09/12/2014 – Consumatori, opinione pubblica e investitori sono sempre più attenti ai comportamenti delle aziende: a come portano avanti il business e a quali impatti hanno su ambiente e società. Eppure, le società, quotate o meno, puntano ancora poco sulla sostenibilità nella loro comunicazione corporate online per differenziarsi sul mercato e per limitare possibili rischi reputazionali. È questo lo stato dell’arte che emerge dalla ricerca Webranking by Comprend che ha analizzato 69 società quotate in Italia tra le 100 a maggiore capitalizzazione e 43 grandi aziende non quotate.
AAA CERCASI SOSTENIBILITÀ NEI SITI CORPORATE
L’analisi sulle società quotate, condotta dalla società di consulenza strategica Lundquist in collaborazione con gli esperti di comunicazione digitale di Comprend (gruppo Halvarsson&Hallvarsson), è ormai alla diciottesima edizione a livello internazionale (con 800 società analizzate) e in Italia è giunta alla sua tredicesima edizione (vai all’executive summary dell’analisi sulle quotate). Quest’anno, per la prima volta, l’indagine è stata allargata anche alle principali aziende non quotate (valutate tramite un protocollo dedicato, vai all’executive summary dell’analisi sulle non quotate).

☆ ☆ ☆ ☆

Consegna> Riscrivi per intero, parola per parola, il testo sulla sostenibilità nei siti corporate.

Dati di partenza>
☆ ☆ ☆ ☆

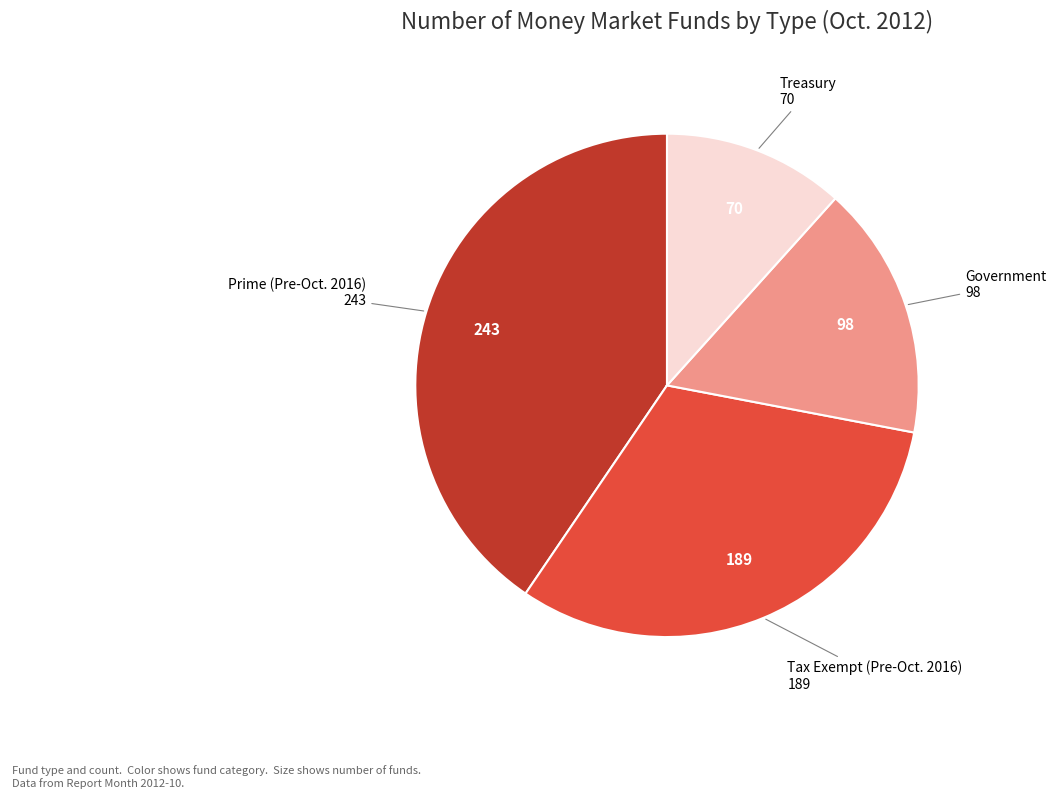

Which slice is the smallest?

Treasury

☆ ☆ ☆ ☆

Risposta>
09/12/2014 – Consumatori, opinione pubblica e investitori sono sempre più attenti ai comportamenti delle aziende: a come portano avanti il business e a quali impatti hanno su ambiente e società. Eppure, le società, quotate o meno, puntano ancora poco sulla sostenibilità nella loro comunicazione corporate online per differenziarsi sul mercato e per limitare possibili rischi reputazionali. È questo lo stato dell’arte che emerge dalla ricerca Webranking by Comprend che ha analizzato 69 società quotate in Italia tra le 100 a maggiore capitalizzazione e 43 grandi aziende non quotate.
AAA CERCASI SOSTENIBILITÀ NEI SITI CORPORATE
L’analisi sulle società quotate, condotta dalla società di consulenza strategica Lundquist in collaborazione con gli esperti di comunicazione digitale di Comprend (gruppo Halvarsson&Hallvarsson), è ormai alla diciottesima edizione a livello internazionale (con 800 società analizzate) e in Italia è giunta alla sua tredicesima edizione (vai all’executive summary dell’analisi sulle quotate). Quest’anno, per la prima volta, l’indagine è stata allargata anche alle principali aziende non quotate (valutate tramite un protocollo dedicato, vai all’executive summary dell’analisi sulle non quotate).